Where to find Test Sets

You can access Test Sets from two places:
  • Global view: Test > Test Sets shows all Test Sets across your Intent Groups.
  • Intent Group view: open an Intent Group, then go to its Test Sets tab for intent-group-scoped work.

Create a new Test Set (wizard)

From either Test Sets view, click New Test Set. The creation flow is a short wizard:
  • 1) Select an Intent Group
    • A Test Set belongs to exactly one Intent Group.
  • 2) Add details
    • Name is required.
    • Description is optional.
  • 3) Select requests
    • You’ll see eligible requests (requests for that Intent Group that can be added).
    • Use the checkbox column to select one or more requests.
    • Add tags to selected requests to make later analysis easier.
    • Use View to inspect a request before you add it.
  • 4) Review
    • Confirm the name/description and the number of selected requests.
    • Optionally mark the Test Set as Golden.
In the UI, Golden Test Sets are described as being used to evaluate model performance after fine-tuning. Keep Golden sets small, high-signal, and well-maintained.
If a request’s response is almost correct (or totally wrong), you can set a “ground truth” answer for the Test Set by manually editing the request’s final assistant message before you add it. This is useful when you want your Test Set to encode what should have been said, not just what the model happened to output at the time. How it works (in the Portal):
  • The Portal lets you edit only the last assistant message for a request.
  • When you save, the edited content is stored on the request as a Test-Set-specific override (_maitai_test_request_response), and is used as the “original / expected” response in Test Run comparisons.
  • This does not change the original production request. It only changes the baseline used for this test request.
Steps:
  1. In the Eligible Requests table, hover View to open the request preview.
  2. Find the last assistant message (this is the only editable message).
  3. Edit the message content (and, if applicable, adjust tool calls).
  4. Click Save.
  5. Proceed to tag + select the request as usual.
In response comparison views, an asterisk (*) indicates the “Original Response” is a corrected response from the Test Set (not the original model output).

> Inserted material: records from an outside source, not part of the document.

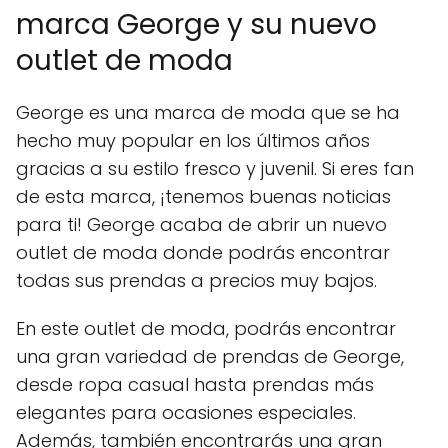
marca George y su nuevo
outlet de moda
George es una marca de moda que se ha
hecho muy popular en los últimos años
gracias a su estilo fresco y juvenil. Si eres fan
de esta marca, ¡tenemos buenas noticias
para ti! George acaba de abrir un nuevo
outlet de moda donde podrás encontrar
todas sus prendas a precios muy bajos.
En este outlet de moda, podrás encontrar
una gran variedad de prendas de George,
desde ropa casual hasta prendas más
elegantes para ocasiones especiales.
Además, también encontrarás una gran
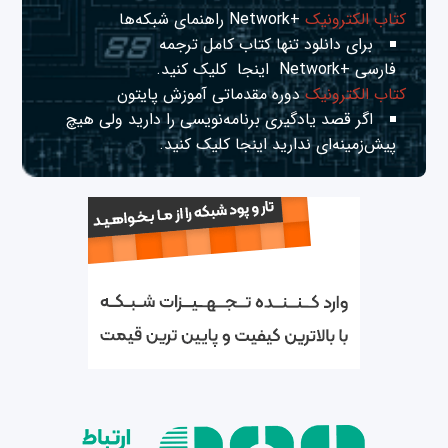
کتاب الکترونیک
+Network راهنمای شبکه‌ها
برای دانلود تنها کتاب کامل ترجمه
فارسی +Network
اینجا
کلیک کنید.
کتاب الکترونیک
دوره مقدماتی آموزش پایتون
اگر قصد یادگیری برنامه‌نویسی را دارید ولی هیچ
پیش‌زمینه‌ای ندارید
اینجا
کلیک کنید.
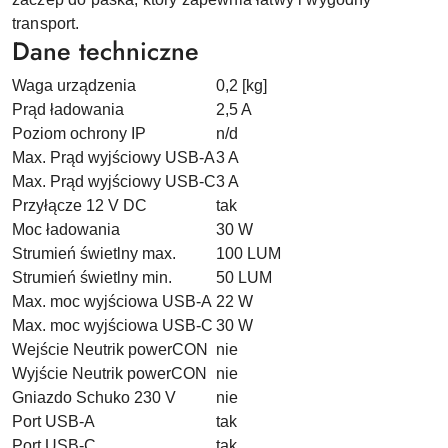
transport.
Dane techniczne
Waga urządzenia
0,2 [kg]
Prąd ładowania
2,5 A
Poziom ochrony IP
n/d
Max. Prąd wyjściowy USB-A
3 A
Max. Prąd wyjściowy USB-C
3 A
Przyłącze 12 V DC
tak
Moc ładowania
30 W
Strumień świetlny max.
100 LUM
Strumień świetlny min.
50 LUM
Max. moc wyjściowa USB-A
22 W
Max. moc wyjściowa USB-C
30 W
Wejście Neutrik powerCON
nie
Wyjście Neutrik powerCON
nie
Gniazdo Schuko 230 V
nie
Port USB-A
tak
Port USB-C
tak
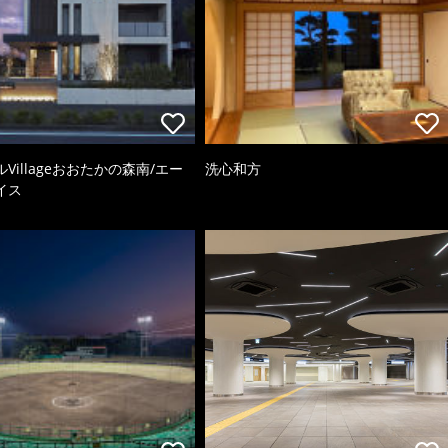
Villageおおたかの森南/エー
洗心和方
イス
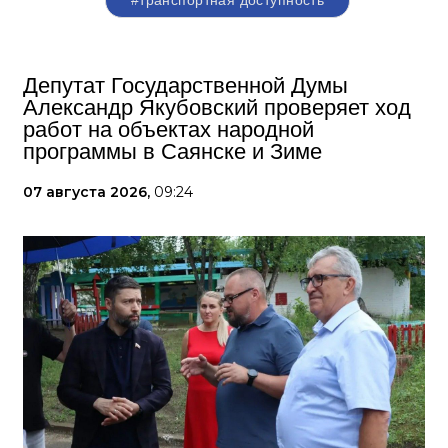
#транспортная доступность
Депутат Государственной Думы
Александр Якубовский проверяет ход
работ на объектах народной
программы в Саянске и Зиме
07 августа 2026,
09:24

Add a single request to a Test Set (from Observe pages)

The fastest way to build a Test Set is often “promoting” interesting requests you’ve already observed:
  • From a Session page: on each request row, click the + button to open Add to Test Set.
  • From a Request page: click Add to Test Set near the top of the request details.
The Add-to-Test-Set menu supports:
  • Pick an existing Test Set for that request’s action/intent context.
  • Create a new Test Set inline (name + optional description), then add the request into it.
  • Add tags while adding the request (the UI enforces a maximum of 5 tags in this flow).

Manage an existing Test Set

Open any Test Set to see three key areas:
  • Overview
    • Core metadata (created date, request count, golden status, description)
    • Tag distribution (a quick breakdown of how many requests have each tag)
    • Semantic distribution (a chart view of the Test Set; you can add layers from within the chart)
  • Test Runs
  • Requests
    • Browse the requests currently included in the Test Set
Click Edit on a Test Set to:
  • Change the name, description, and golden flag
  • Bulk add eligible requests to the Test Set
  • Bulk remove requests from the Test Set

Practical guidance

  • Prefer real production requests: Test Sets are strongest when they mirror what users actually do.
  • Tag intentionally: Use tags to group scenarios you’ll want to scan later (e.g. edge_case, billing, spanish, tool_calling).
  • Keep sets “evergreen”: Regularly add newly discovered failure modes, and remove stale scenarios that no longer reflect expected behavior.